Leaving our car at the Halte on the Menin Road, we essayed the route past Cavan's House that I had travelled a couple of days before with Bretherton.

Bang! bang! bang! bang! went a quartette of shrapnel just ahead.

"I don't think much of your route," said Nicholson.

"I'll change it with alacrity," said I. "Which way shall we go?"

"I know an old route that we followed in the days of the fighting last autumn," Wheeler volunteered. "If we push down the Menin Road to a point near Hooge, and then turn off, we can't get far wrong."

"Lot of French were hit in Hooge yesterday," I reminded him. "The Huns shell it two or three times every day, so best not go too close to it."

We tramped down to the foot of the hill that led up to the ruins of what was once Hooge, then passed through a demolished farm. For a hundred yards, at every step, we sank knee-deep in the foul, slimy mud.

Then we wound over trenches which were nearly inundated, and through barbed wire entanglements that seemed to become more impassable as they lost their original form, until at last, covered in perspiration, we reached a dense wood.

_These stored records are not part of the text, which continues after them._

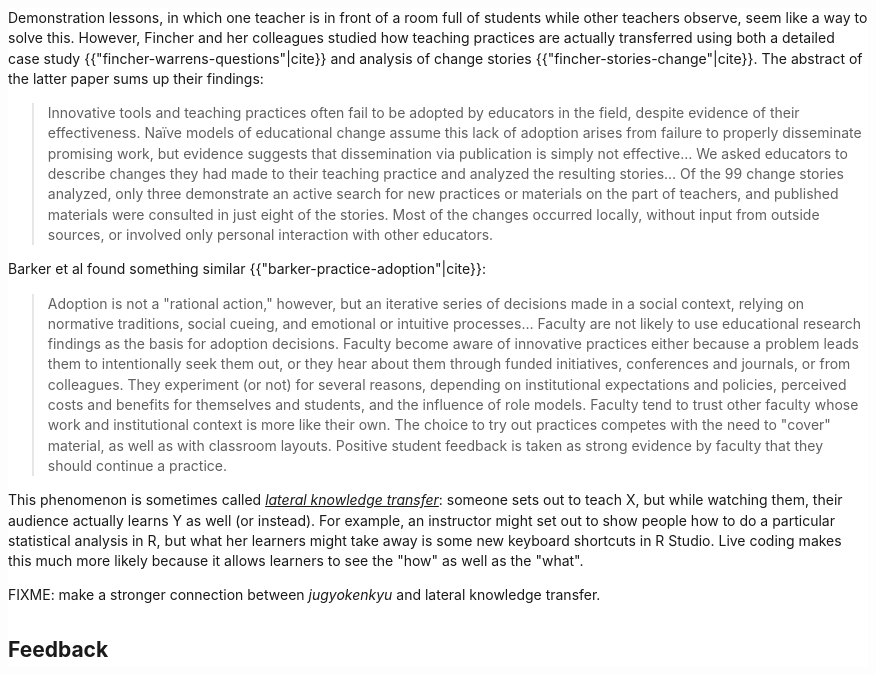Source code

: Demonstration lessons, in which one teacher is in front of a room full
of students while other teachers observe, seem like a way to solve
this.  However, Fincher and her colleagues studied how teaching
practices are actually transferred using both a detailed case
study {{"fincher-warrens-questions"|cite}} and analysis of change
stories {{"fincher-stories-change"|cite}}.  The abstract of the latter
paper sums up their findings:

> Innovative tools and teaching practices often fail to be adopted by
> educators in the field, despite evidence of their effectiveness.
> Naïve models of educational change assume this lack of adoption
> arises from failure to properly disseminate promising work, but
> evidence suggests that dissemination via publication is simply not
> effective… We asked educators to describe changes they had
> made to their teaching practice and analyzed the resulting
> stories… Of the 99 change stories analyzed, only three
> demonstrate an active search for new practices or materials on the
> part of teachers, and published materials were consulted in just
> eight of the stories. Most of the changes occurred locally, without
> input from outside sources, or involved only personal interaction
> with other educators.

Barker et al found something similar {{"barker-practice-adoption"|cite}}:

> Adoption is not a "rational action," however, but an iterative
> series of decisions made in a social context, relying on normative
> traditions, social cueing, and emotional or intuitive
> processes… Faculty are not likely to use educational research
> findings as the basis for adoption decisions. Faculty become aware
> of innovative practices either because a problem leads them to
> intentionally seek them out, or they hear about them through funded
> initiatives, conferences and journals, or from colleagues. They
> experiment (or not) for several reasons, depending on institutional
> expectations and policies, perceived costs and benefits for
> themselves and students, and the influence of role models. Faculty
> tend to trust other faculty whose work and institutional context is
> more like their own. The choice to try out practices competes with
> the need to "cover" material, as well as with classroom
> layouts. Positive student feedback is taken as strong evidence by
> faculty that they should continue a practice.

This phenomenon is sometimes called _[lateral knowledge
transfer](GLOSSARY.md#lateral-knowledge-transfer)_: someone sets out
to teach X, but while watching them, their audience actually learns Y
as well (or instead). For example, an instructor might set out to show
people how to do a particular statistical analysis in R, but what her
learners might take away is some new keyboard shortcuts in R
Studio. Live coding makes this much more likely because it allows
learners to see the "how" as well as the "what".

FIXME: make a stronger connection between *jugyokenkyu* and lateral
knowledge transfer.

## Feedback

A tiny creek ran deep through a sharp cutting, in the sheer banks of which the French gunners had burrowed like rabbits. Battery on battery of "75's" were hidden in the forest. Each gun was surrounded by a little hut of mud and leaves, an aperture left for each slim, blue-grey muzzle. We passed the first of these batteries without seeing it. Close behind us it opened fire, causing me to jump as if I had been shot. Before we left the wood, three other batteries went into action about us. The din was terrific, but the sound of the shells racing overhead was most fascinating. Each gun crew had cleared a neat line of fire in the tree-tops in front of its position.